# [Problem requirements]
In your copy, repeat each record exactly and include no pictures.

Top of Data extracts

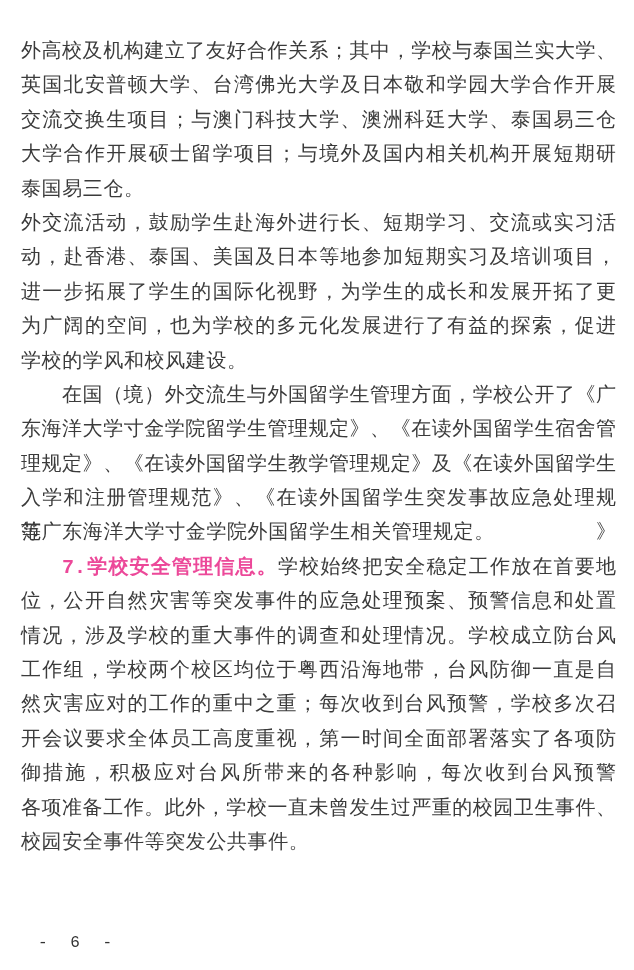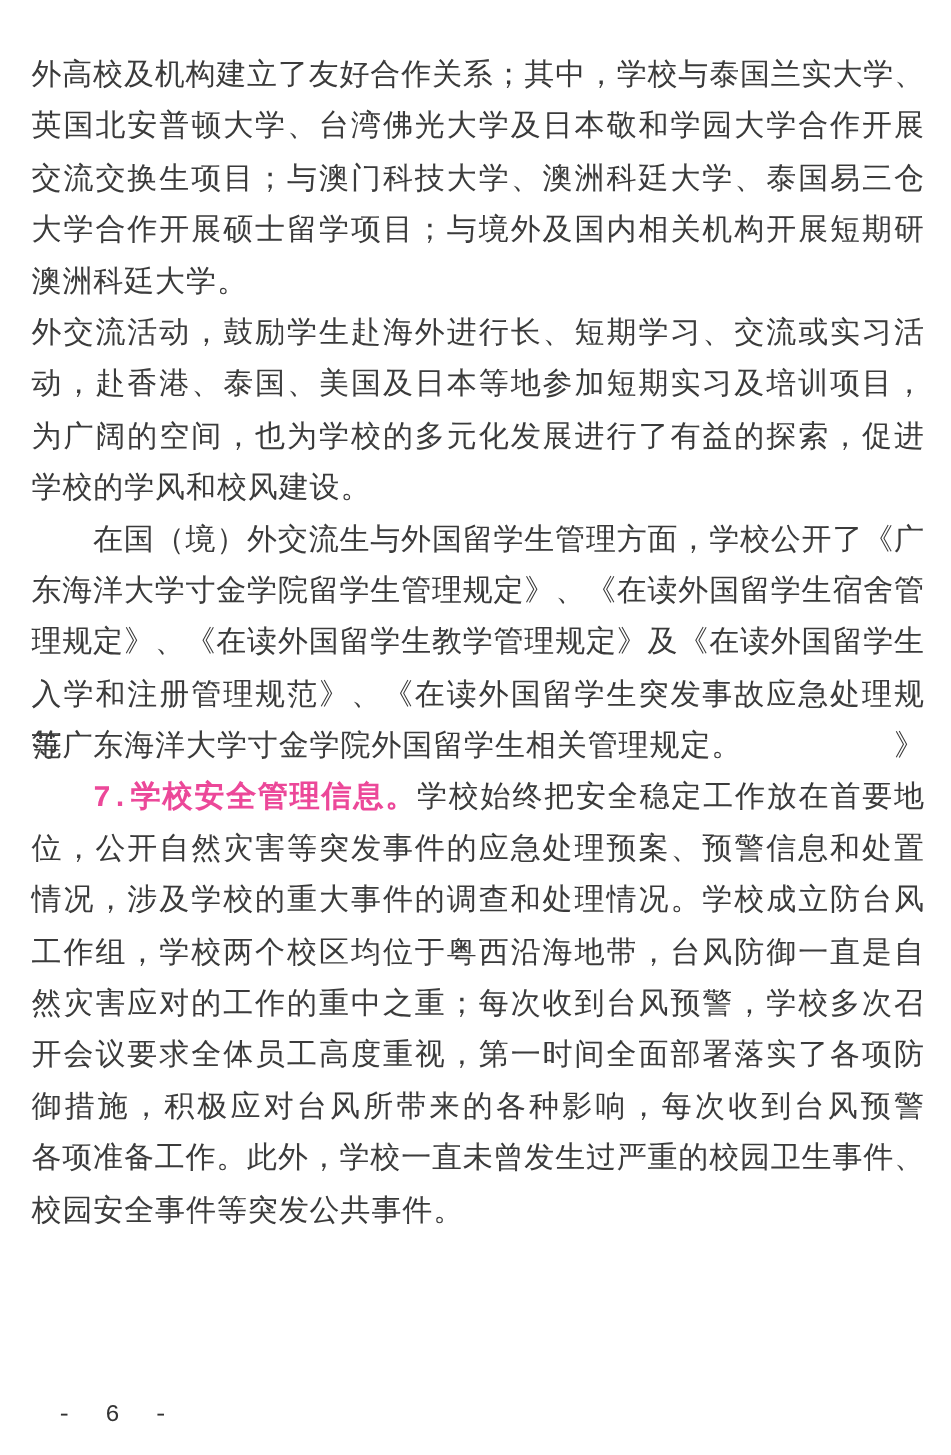--- a/index.html
+++ b/index.html
@@ -51,23 +51,24 @@
 </style>
 </head>
 <body>
 
 <div class="page">
   <div class="body-text">
       <div class="line justify">外高校及机构建立了友好合作关系；其中，学校与泰国兰实大学、</div>
       <div class="line justify">英国北安普顿大学、台湾佛光大学及日本敬和学园大学合作开展</div>
       <div class="line justify">交流交换生项目；与澳门科技大学、澳洲科廷大学、泰国易三仓</div>
       <div class="line justify">大学合作开展硕士留学项目；与境外及国内相关机构开展短期研</div>
-      <div class="line">澳洲科廷大学。</div>
+      <div class="line">泰国易三仓。</div>
       <div class="line justify">外交流活动，鼓励学生赴海外进行长、短期学习、交流或实习活</div>
       <div class="line justify">动，赴香港、泰国、美国及日本等地参加短期实习及培训项目，</div>
+      <div class="line justify">进一步拓展了学生的国际化视野，为学生的成长和发展开拓了更</div>
       <div class="line justify">为广阔的空间，也为学校的多元化发展进行了有益的探索，促进</div>
       <div class="line">学校的学风和校风建设。</div>
       <div class="line indent justify">在国（境）外交流生与外国留学生管理方面，学校公开了《广</div>
       <div class="line justify">东海洋大学寸金学院留学生管理规定》、《在读外国留学生宿舍管</div>
       <div class="line justify">理规定》、《在读外国留学生教学管理规定》及《在读外国留学生</div>
       <div class="line justify">入学和注册管理规范》、《在读外国留学生突发事故应急处理规范》</div>
       <div class="line">等广东海洋大学寸金学院外国留学生相关管理规定。</div>
       <div class="line indent justify"><b>7.学校安全管理信息。</b>学校始终把安全稳定工作放在首要地</div>
       <div class="line justify">位，公开自然灾害等突发事件的应急处理预案、预警信息和处置</div>
       <div class="line justify">情况，涉及学校的重大事件的调查和处理情况。学校成立防台风</div>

Bottom of Data extracts

# [Answer box]
--- a/index.html
+++ b/index.html
@@ -51,23 +51,24 @@
 </style>
 </head>
 <body>
 
 <div class="page">
   <div class="body-text">
       <div class="line justify">外高校及机构建立了友好合作关系；其中，学校与泰国兰实大学、</div>
       <div class="line justify">英国北安普顿大学、台湾佛光大学及日本敬和学园大学合作开展</div>
       <div class="line justify">交流交换生项目；与澳门科技大学、澳洲科廷大学、泰国易三仓</div>
       <div class="line justify">大学合作开展硕士留学项目；与境外及国内相关机构开展短期研</div>
-      <div class="line">澳洲科廷大学。</div>
+      <div class="line">泰国易三仓。</div>
       <div class="line justify">外交流活动，鼓励学生赴海外进行长、短期学习、交流或实习活</div>
       <div class="line justify">动，赴香港、泰国、美国及日本等地参加短期实习及培训项目，</div>
+      <div class="line justify">进一步拓展了学生的国际化视野，为学生的成长和发展开拓了更</div>
       <div class="line justify">为广阔的空间，也为学校的多元化发展进行了有益的探索，促进</div>
       <div class="line">学校的学风和校风建设。</div>
       <div class="line indent justify">在国（境）外交流生与外国留学生管理方面，学校公开了《广</div>
       <div class="line justify">东海洋大学寸金学院留学生管理规定》、《在读外国留学生宿舍管</div>
       <div class="line justify">理规定》、《在读外国留学生教学管理规定》及《在读外国留学生</div>
       <div class="line justify">入学和注册管理规范》、《在读外国留学生突发事故应急处理规范》</div>
       <div class="line">等广东海洋大学寸金学院外国留学生相关管理规定。</div>
       <div class="line indent justify"><b>7.学校安全管理信息。</b>学校始终把安全稳定工作放在首要地</div>
       <div class="line justify">位，公开自然灾害等突发事件的应急处理预案、预警信息和处置</div>
       <div class="line justify">情况，涉及学校的重大事件的调查和处理情况。学校成立防台风</div>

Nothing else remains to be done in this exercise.